Does m-cap indicate a company’s health?
The m-cap is a broad indication of how well-established and stable a company is. For instance, large-cap firms are typically sectoral leaders with substantial revenues, and have been recording healthy balance-sheets for several years now.
By the same logic, small-caps are often younger firms with a smaller presence in their respective sectors. What they lack in reliability and revenue-making history, they may make up for with nimbleness and the ability for quick growth. Mid-caps fall between large- and small-caps in terms of riskiness as well as capacity for quick growth.
While these are broad lines to define a company, it must be remembered that its m-cap is a function of its stock price, which ultimately is based on how healthy investors perceive it to be. And investors decided whether to buy or sell a stock based solely on the data provided to them.
The Yes Bank example
For instance, the Yes Bank share was trading at around ₹390 in August 2018 and about ₹265 in April 2019. This was because the investors perceived it as a good performer even when the rot was already happening. The company had a pile-up of non-performing assets (NPAs), there were scams around its loan processes and there were boardroom issues, too.
None of this was reflected in its m-cap. It was only when news of the scams broke out that its m-cap crashed. Today, its share price is less than ₹14.
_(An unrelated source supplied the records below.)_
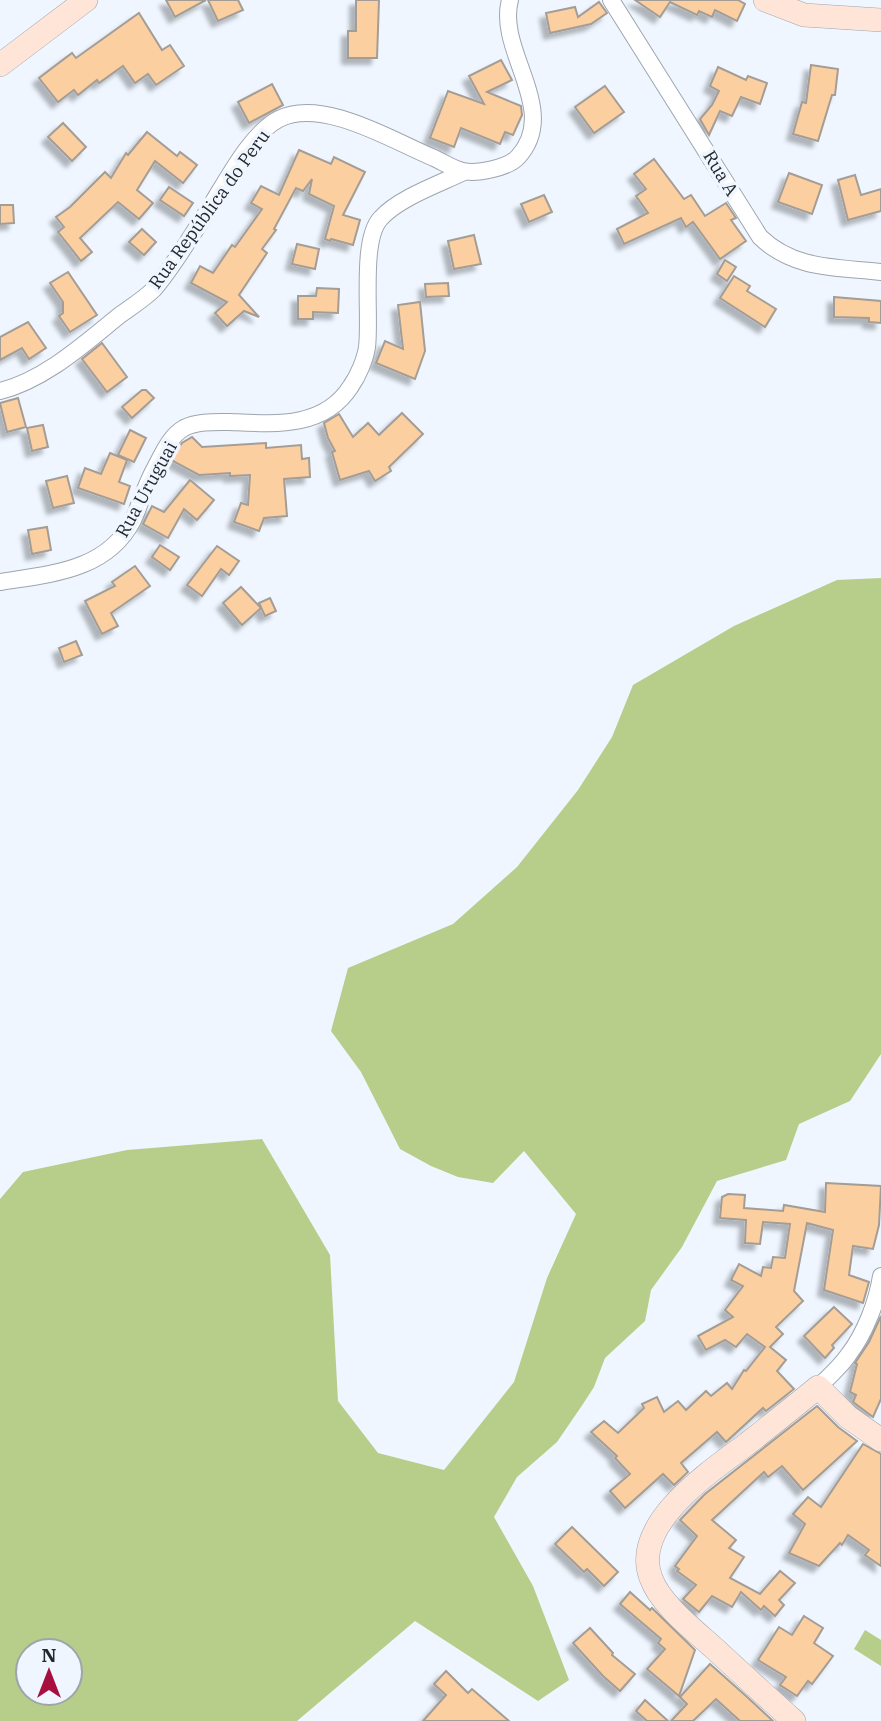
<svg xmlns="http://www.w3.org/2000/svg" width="881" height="1721" font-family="'IBM Plex Serif',serif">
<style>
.green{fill:#b6ce89;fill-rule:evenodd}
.building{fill:#fccfa1;stroke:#a49d95;stroke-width:2;filter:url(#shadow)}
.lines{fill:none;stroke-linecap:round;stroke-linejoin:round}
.street-casing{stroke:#9ea5ad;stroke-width:18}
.secondary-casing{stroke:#9ea5ad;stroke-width:24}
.street{stroke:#fff;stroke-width:16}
.secondary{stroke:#fee5d7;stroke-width:23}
.labels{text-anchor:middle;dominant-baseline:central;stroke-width:7;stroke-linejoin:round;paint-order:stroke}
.street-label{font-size:18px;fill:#25282b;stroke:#eff6ff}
</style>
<defs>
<filter id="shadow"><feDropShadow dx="-6" dy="6" stdDeviation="2" flood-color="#0004"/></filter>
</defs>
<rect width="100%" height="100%" fill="#eff6ff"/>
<g class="green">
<path d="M881,578V1054L850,1101L799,1124L786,1160L717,1181L682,1247L651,1290L645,1321L605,1358L594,1387L583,1404L557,1442L517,1477L494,1517L533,1586L569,1680L538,1701L415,1621L297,1721H0V1199L23,1172L127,1150L262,1139L330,1255L338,1401L378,1453L444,1470L514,1382L547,1278L576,1214L524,1151L493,1183L458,1177L431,1166L400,1149L361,1072L331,1031L348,968L453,924L517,867L578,790L612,737L633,685L734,626L837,580ZM70,1651V1693H28V1651Z"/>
<polygon points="865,1630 881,1640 881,1666 854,1649"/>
</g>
<g class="building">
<polygon points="166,0 206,0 175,17"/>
<polygon points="208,0 238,0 243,10 218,21"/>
<polygon points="356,0 379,0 377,58 348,58 348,31 356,31"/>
<polygon points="635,0 738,0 745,4 737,21 715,10 712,17 699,11 697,15 670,2 660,17"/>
<polygon points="599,2 607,13 591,24 550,33 546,13 575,7 578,17"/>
<polygon points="139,13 162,50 170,45 184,66 156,85 148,74 135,83 123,66 99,83 97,80 78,95 74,90 58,102 39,78 72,53 76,58"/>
<polygon points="501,60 512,80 487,92 521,106 522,115 513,135 505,132 500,144 461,128 454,147 430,138 448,91 484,104 469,76"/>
<polygon points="811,65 838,69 835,95 832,95 818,141 793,134 802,102 806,103"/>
<polygon points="718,67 746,80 748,76 767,83 760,104 741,97 732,116 720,111 709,135 700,119 712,105 719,91 710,86"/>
<polygon points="272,84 283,105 249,123 238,102"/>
<polygon points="605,86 624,112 594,133 575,107"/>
<polygon points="63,123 86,147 72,161 48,137"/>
<polygon points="147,132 177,156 180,152 197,165 183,183 155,161 137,190 153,203 139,219 118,202 80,238 92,252 81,261 58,232 64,227 56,217 70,207 105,172 111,178 126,153 128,155"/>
<polygon points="299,150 331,164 334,157 365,172 343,215 360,220 353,245 331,239 330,241 325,239 334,206 309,194 312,179 303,191 296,188 274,229 276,230 262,249 267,253 239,295 259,317 244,311 227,326 215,313 227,302 191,283 200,266 213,273 232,245 235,247 262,209 251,203 261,186 279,195"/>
<polygon points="654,159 684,199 691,195 705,216 726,203 736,218 731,220 746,241 720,259 693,222 686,227 681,218 624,244 617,229 648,213 636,196 646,189 634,174"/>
<polygon points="789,173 822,185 812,214 778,202"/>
<polygon points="855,175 861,195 881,189 881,211 848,220 838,180"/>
<polygon points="169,187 193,203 184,216 160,200"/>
<polygon points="544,195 552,212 529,222 521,204"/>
<polygon points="0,205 13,205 14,223 0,224"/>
<polygon points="142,229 156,242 144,255 129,242"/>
<polygon points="474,235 481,264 454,269 448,241"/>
<polygon points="297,244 319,249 315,269 292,264"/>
<polygon points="725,260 736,267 727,281 717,274"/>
<polygon points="68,272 97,315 70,332 59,316 63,313 63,302 50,283"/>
<polygon points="734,276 750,286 747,291 776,309 765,327 720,298"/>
<polygon points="448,283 449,296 426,297 425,284"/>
<polygon points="317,288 339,289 338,313 313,312 313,319 298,319 298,296 316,296"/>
<polygon points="834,297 881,301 881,323 869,322 869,318 834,317"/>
<polygon points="420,302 425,351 415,379 376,363 385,341 403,349 398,305"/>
<polygon points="28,322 46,348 29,359 22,348 0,360 0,337"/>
<polygon points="102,343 127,377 107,392 82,359"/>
<polygon points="142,390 146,390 154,398 132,418 122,407"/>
<polygon points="18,398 26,427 7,432 0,403"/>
<polygon points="402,413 423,434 389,467 391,471 375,481 369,471 340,480 332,452 335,451 328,438 324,423 339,414 353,437 368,423 379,435"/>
<polygon points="43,425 48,447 32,451 27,428"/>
<polygon points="130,430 146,438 134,462 118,455"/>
<polygon points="192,437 202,447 266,443 266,448 301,445 302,459 309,458 310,477 284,479 287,516 264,518 259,531 234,522 241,503 248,505 250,475 230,476 230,473 199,475 171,460 182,443"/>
<polygon points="110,453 127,460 119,482 130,486 124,504 78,488 85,468 101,474"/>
<polygon points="67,476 74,503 53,508 46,481"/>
<polygon points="190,480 214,500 197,520 184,509 168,538 143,524 152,506 164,512"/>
<polygon points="47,527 51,550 32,554 28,530"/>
<polygon points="160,545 179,557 170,570 152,557"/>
<polygon points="217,546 239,561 229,575 221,569 202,596 187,585"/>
<polygon points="135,566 150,586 111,613 118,626 102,634 85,601 115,586 112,582"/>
<polygon points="241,587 261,608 242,625 223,603"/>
<polygon points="270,598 276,611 265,616 259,603"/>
<polygon points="76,641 82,655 64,662 59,648"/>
<polygon points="826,1183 881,1186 879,1225 873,1249 853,1246 849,1275 869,1282 863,1303 824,1290 833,1230 807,1223 794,1291 803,1301 776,1327 783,1334 770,1347 786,1360 777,1371 794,1389 766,1411 763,1408 726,1442 717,1432 681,1463 688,1472 674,1485 663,1474 625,1508 610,1491 630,1474 615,1458 617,1456 591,1432 604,1421 618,1433 644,1408 642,1404 657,1397 664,1412 678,1401 686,1410 706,1391 711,1396 727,1383 732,1389 744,1370 746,1371 765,1347 747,1334 736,1347 725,1340 706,1350 698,1336 733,1317 725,1310 743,1286 731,1280 739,1264 761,1276 763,1267 771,1268 773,1257 785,1258 790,1224 763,1222 760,1244 745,1243 746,1220 720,1218 722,1197 728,1194 745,1195 744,1208 783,1211 784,1205 825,1212"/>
<polygon points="834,1307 852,1324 832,1345 834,1348 825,1358 804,1336"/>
<polygon points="881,1316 881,1399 873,1417 853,1402 856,1395 850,1392 857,1364 855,1363 869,1342"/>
<polygon points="817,1406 838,1427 857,1441 803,1490 782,1466 768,1477 764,1472 712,1520 736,1540 729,1548 744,1557 730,1578 760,1594 780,1571 795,1583 779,1600 784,1605 775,1616 764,1606 761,1610 741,1592 732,1607 712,1596 699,1612 683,1599 696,1585 677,1571 679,1569 675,1566 697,1536 680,1520 705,1494"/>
<polygon points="863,1444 881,1454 881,1566 865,1555 869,1550 848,1535 842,1545 840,1543 819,1566 789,1553 805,1524 793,1514 808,1497 821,1507"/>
<polygon points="572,1527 618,1572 604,1586 587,1569 584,1572 555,1544"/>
<polygon points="630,1592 650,1610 652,1608 695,1650 679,1696 647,1669 665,1649 658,1643 661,1639 620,1604"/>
<polygon points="804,1616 823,1628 814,1643 833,1656 812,1684 808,1681 797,1696 780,1685 786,1677 758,1660 779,1627 792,1635"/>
<polygon points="590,1628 613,1653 612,1655 635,1674 620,1691 603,1676 573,1643"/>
<polygon points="710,1664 745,1695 773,1721 740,1721 716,1699 693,1721 671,1721 687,1704 680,1697"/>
<polygon points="446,1671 468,1693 472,1689 509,1721 423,1721 446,1695 434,1684"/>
<polygon points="645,1700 668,1721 647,1721 636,1711"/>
</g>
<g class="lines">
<defs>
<g id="street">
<path d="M611,0L760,237C794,270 837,267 881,272"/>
<path d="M0,391C45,380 85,343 120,315C131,307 144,299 154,289C173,267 189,239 205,215C224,186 249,134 279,119C322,97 393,141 434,158C443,162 453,169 463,171C477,174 508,168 518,157C561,110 496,51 510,0"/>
<path d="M0,582C50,574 107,571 133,520C141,502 146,483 156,466C163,453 170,436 184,428C197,421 216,422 230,422C273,424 324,429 351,386C358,376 365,360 367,347C371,316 360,239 381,218C399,198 439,184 464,172"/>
<path d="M818,1387C829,1377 841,1366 849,1354C865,1333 877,1302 881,1276"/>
</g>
<g id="secondary">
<polyline points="765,0 804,15 881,20"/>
<polyline points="0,65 86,0"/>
<path d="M794,1721C767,1697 741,1673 715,1649C694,1630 660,1604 651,1578C630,1524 711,1471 747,1444C771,1425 795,1406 818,1387L848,1417L881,1440"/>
</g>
</defs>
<use href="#street" class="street-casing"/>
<use href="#secondary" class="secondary-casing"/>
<use href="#street" class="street"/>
<use href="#secondary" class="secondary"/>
</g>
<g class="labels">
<g class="street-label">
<text transform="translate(721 173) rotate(59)">Rua A</text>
<text transform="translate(209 209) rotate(-54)">Rua República do Peru</text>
<text transform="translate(146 489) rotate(-61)">Rua Uruguai</text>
</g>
</g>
<g transform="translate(49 1672)"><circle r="33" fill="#eff6ff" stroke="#9ea4aa" stroke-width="2"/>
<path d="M0-5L12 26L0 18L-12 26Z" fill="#a70f3f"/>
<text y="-10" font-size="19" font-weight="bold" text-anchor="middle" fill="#25282b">N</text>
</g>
</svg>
Similarly, in companies such as Jet Airways and Satyam Computer, the m-cap reflected the companies’ health when they were doing well, but failed to spot the rot in their balance-sheets or operations. It was only when regulatory bodies or auditors dug out the problems that the markets reacted and brought down the m-cap.
What happens when m-cap falls?
When the m-cap falls, as it did for Yes Bank and Jet Airways, among others, it affects the companies to a significant extent. For one thing, it impacts their credit-worthiness — lenders are usually wary of granting loans when there is a substantial decline in the m-cap.
There is also a loss of credibility among raw material providers, dealers, joint venture partners and the consuming public when the m-cap falls. This can dent the business in a big way, though the share price by itself is not represented in the balance-sheet.
Several companies include employee stock ownership plans (ESOPs) in their pay packages. So, a fall in share price means the stocks vested with employees lose some value, which can demoralise the staff. Similarly, top management and company directors are also given shares in the company, and a fall in share price may lead to the loss of key talent.
Options for investors
When the m-cap of a company declines, the investors witness an erosion of their investment in that company. They are left with two options at this point. They can either cut their (potential) future losses and sell their shares immediately, or hold on to them in the hope that the problem the company is facing is temporary and the share price will bounce back in time.
For investors with good risk appetites, a fall in m-cap may indicate a good time to buy more shares in that company. They can accumulate the shares at a relatively lower price and reap rich dividends if the company regains its former good health. But that is a big ‘if’ and requires careful consideration.
A serious investor in equities, however, will devote only some of his/her focus to m-cap as a parameter to gauge the health of a company. Looking at the individual company’s balance-sheet, growth plans, market practices and sectoral trends — or entrusting an expert with the process —would be a more sound investment policy.